How to Protect Your Small Business From a Cyber Attack
Forbes recently alerted entrepreneurs to data showing a record number of cyber attacks on small businesses. The 2012 report by Verizon reveals that 71 percent of the 855 data breaches examined happened to businesses with 100 or fewer employees. It also suggests that small businesses are especially vulnerable.
Is your company at risk?
As Forbes points out, even visiting legitimate websites can expose you to malware that may be used by hackers to access sensitive information. Meanwhile, unsecured company laptops and other devices, as well as tools such as WordPress blogs set up by developers, can expose you to cyber attacks.
Here are a few ways to protect your data and, as a result, your business.
- Use the security tools already at your disposal. PCWorld reminds small-business owners that they already have various tools to prevent cyber attacks, provided they use them. By limiting the number of employees given administrator accounts, protecting each account with a different strong password, and setting software restrictions on existing computers and networks, you can greatly reduce your vulnerabilities. The Huffington Post recommends creating a security policy and educating and monitoring employees to ensure they aren’t putting your business at risk.
- Choose and use a firewall. Firewalls are like home security systems for your computers. They control the data coming in and out to prevent unauthorized access to your network. The U.S. Computer Emergency Readiness Team provides a detailed guide to both hardware and software firewalls, as well as configuration settings that can be used to reduce your chances of an attack.
- Have a mobile device action plan. The Federal Communications Commission provides a comprehensive online resource, the Small Biz Cyber Planner 2.0, to help you create a custom cyber security plan. The FCC also offers a Cyber Security Tip Sheet [PDF] that addresses issues related to mobile devices: Its recommendations include encrypting data, installing security apps on mobile devices used to handle confidential information, instituting procedures for reporting lost or stolen equipment, and using passwords on work phones.
- Be smart about web browsing and email security. The Department of Homeland Security advises keeping browser and other software security updates current.
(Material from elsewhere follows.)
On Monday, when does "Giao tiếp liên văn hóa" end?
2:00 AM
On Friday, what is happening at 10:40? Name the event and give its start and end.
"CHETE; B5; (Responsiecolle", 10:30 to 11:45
It also suggests paying careful attention to the URLs of the websites you visit to make sure they are legitimate (in other words, don’t mistake a .org for a .com site, etc.). As far as email goes, the feds suggest scanning all attachments with an anti-virus app and turning off the automatic downloading of attached files.
- Know who you’re working with. Research your options for the best cloud-based storage providers with an eye toward security. Be smart about choosing web designers and outside IT professionals who will have access to your computers and accounts. Check their security credentials and references to ensure they are trustworthy.